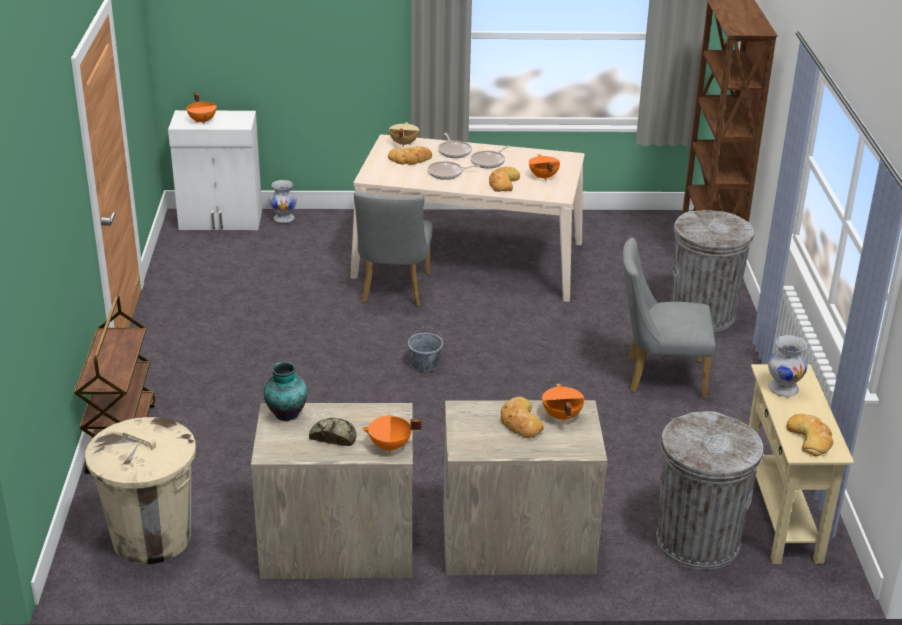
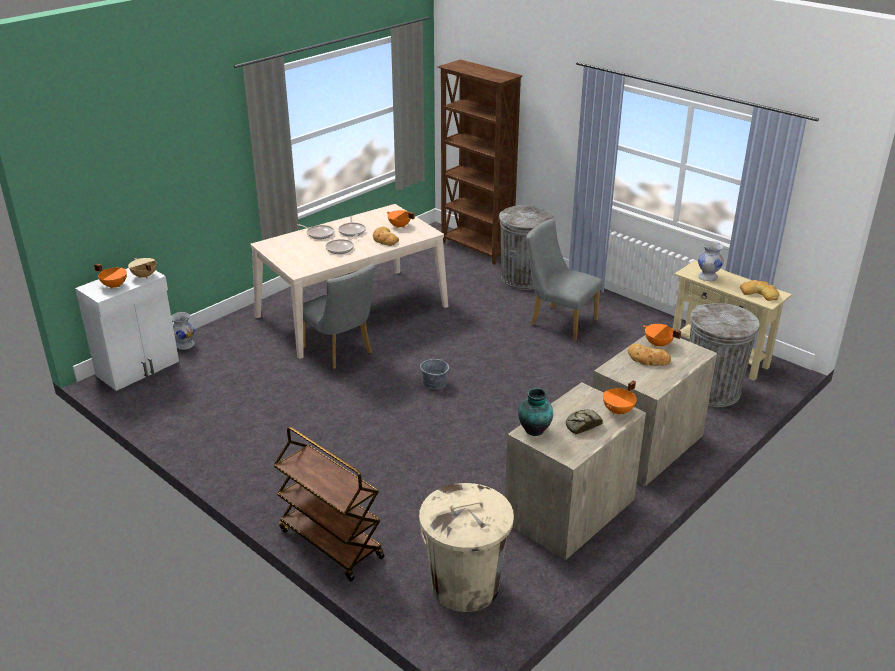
camera: 45 degrees left, 0 degrees up
(403, 143) = (277, 243): beige cooking pot -> beige cooking pot (144, 276)
(410, 159) = (302, 250): bread -> none
(658, 376) = (559, 321): grey chair -> grey chair turned 75 degrees clockwise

DIRECTIONS: Working from the lines above, reproduce the material exactly and exclude its pictures.

RESPONSE TO THIS EXERCISE:
camera: 45 degrees left, 0 degrees up
(403, 143) = (277, 243): beige cooking pot -> beige cooking pot (144, 276)
(410, 159) = (302, 250): bread -> none
(658, 376) = (559, 321): grey chair -> grey chair turned 75 degrees clockwise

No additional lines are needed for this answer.